Operating room data on 177 consecutive partial nephrectomy procedures performed by one surgeon (146 RAPN and 31 OPN) were prospectively collected over the course of 24 months (2019-2020). All RAPN procedures were completed using the Da Vinci Xi surgical system (Intuitive Surgical Company Sunnyvale, CA, USA).
Total operating room time was broken into fixed and variable time points (Figure I ). Fixed OR times were defined as in room time to anesthesia release time (IRAT), anesthesia release time to cut time (ARCT), in room time to cut time (IRCT; a combination of IRAT and ARCT), and close time to wheels out time (CTWO). Variable time was defined as surgeon operating time, cut time to close time (CTCT).
IRAT included safely delivering the patient to the operating table, safely intubating the patient, and placement of the anesthesia lines. ARCT involved correctly positioning the patient on the operating table and sterilizing the operative field. CTWO consisted of awaking the patient from anesthesia and stabilizing them prior to transport to the post-anesthesia care unit.
Evaluation of the impact procedure start time had on OR efficiency was performed by dividing procedures into morning starts (incision before 12pm) and afternoon starts (incision at or after 12pm).
For both RAPN and OPN, patients were placed in the supine position for induction of general anesthesia and line placement. Urethral catheters and orogastric tubes are placed in all patients.
Generally, two peripheral intravenous lines and an arterial line are placed.
Patients are then placed in the lateral decubitus position with the target flank placed up (Figure II A). An inflatable bean bag is used in all patients. Care is taken to cushion all pressure points including ankles, knees, hips, wrists, and elbows. The legs are separated with three pillows. The patient’s arms are placed over their head on foam pillows and secured with tape. The patient’s body is secured to the operating room table with tape.
For RAPN, pneumoperitoneum is established with the Veress needle technique. Access is gained to the abdomen with a direct visualizing port and zero-degree lens. All RAPN patients had surgery performed with four robotic arms and one 12 mm assistant port (Figures II B and II C).

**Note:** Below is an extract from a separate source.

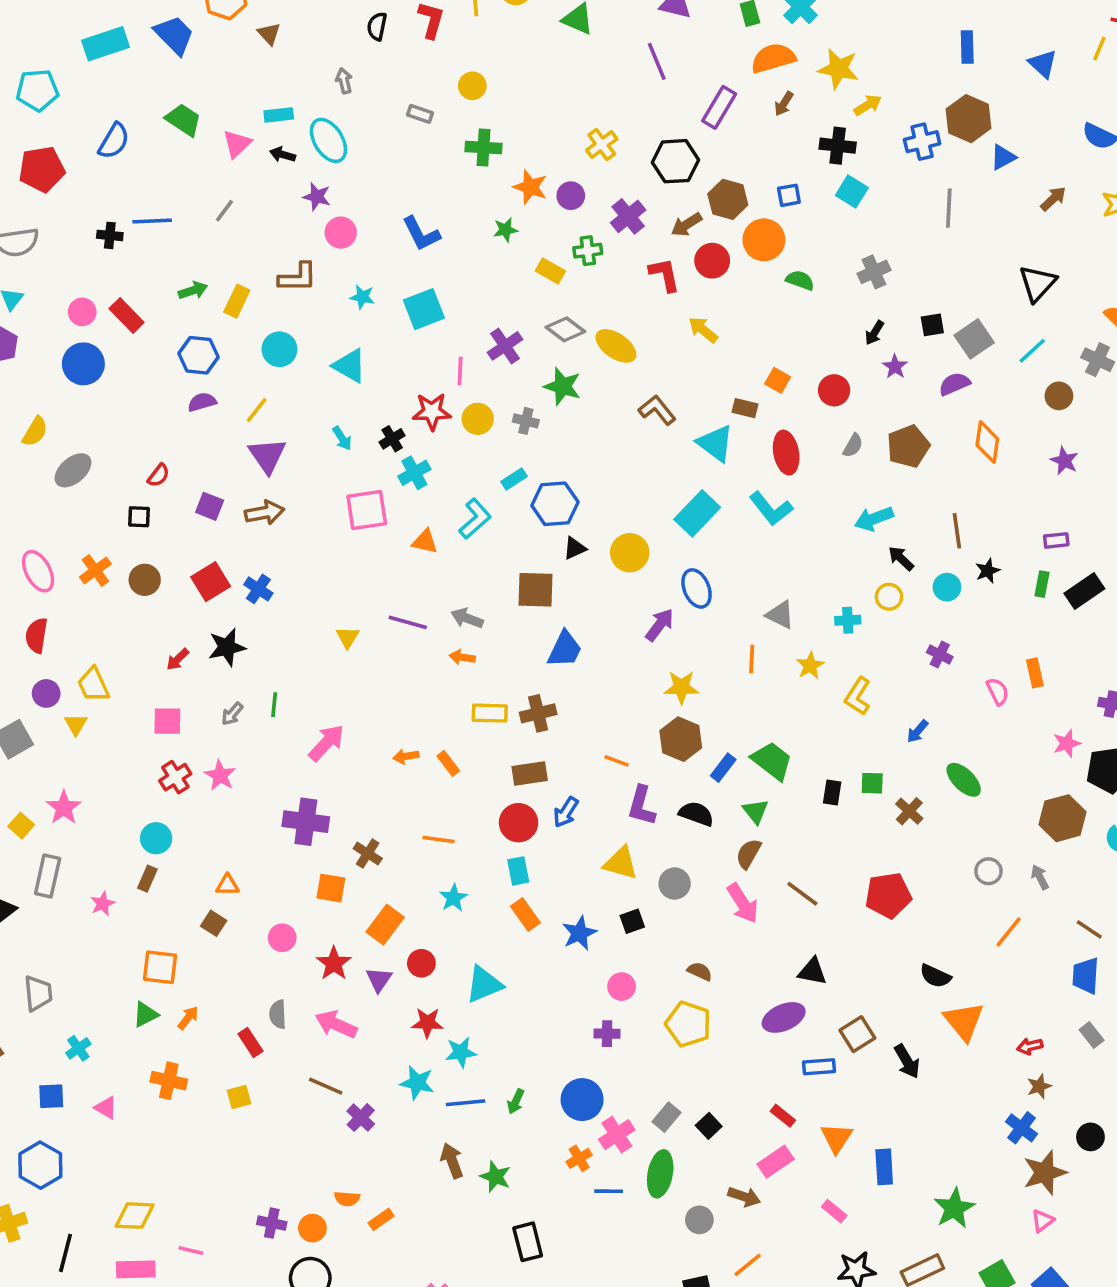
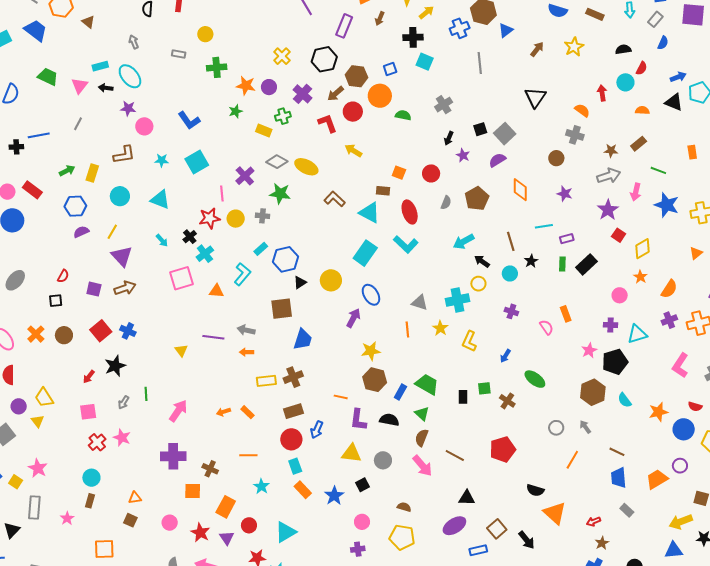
cyan line: (1032, 351) -> (544, 226), moved, turned 42
cyan cross: (848, 620) -> (458, 300), size x1.6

For OPN, a subcostal incision was made two fingerbreadths below the costal margin for all patients. Once intra-abdominal access was achieved, an Omni-Tract retractor (Integra LifeSciences Corporation Cincinnati, OH, USA) was placed (Figure II D).
Box plots were used to graphically display the distributions of fixed and variable OR time points separately for RAPN and OPN procedures. The median and interquartile range (IQR) were used to descriptively summarize fixed and variable OR times. The Wilcoxon rank sum test was used to compare fixed OR times between procedure types (RAPN vs. OPN). The Wilcoxon rank sum test was also used to compare fixed and variable OR times between morning and afternoon procedures (morning vs. afternoon) separately for RAPN and OPN. Two-sided P values less than 0.05 were considered statistically significant. R version 4.0.3 (R Foundation for Statistical Computing, Vienna, Austria) was utilized for statistical analysis and creation of boxplots.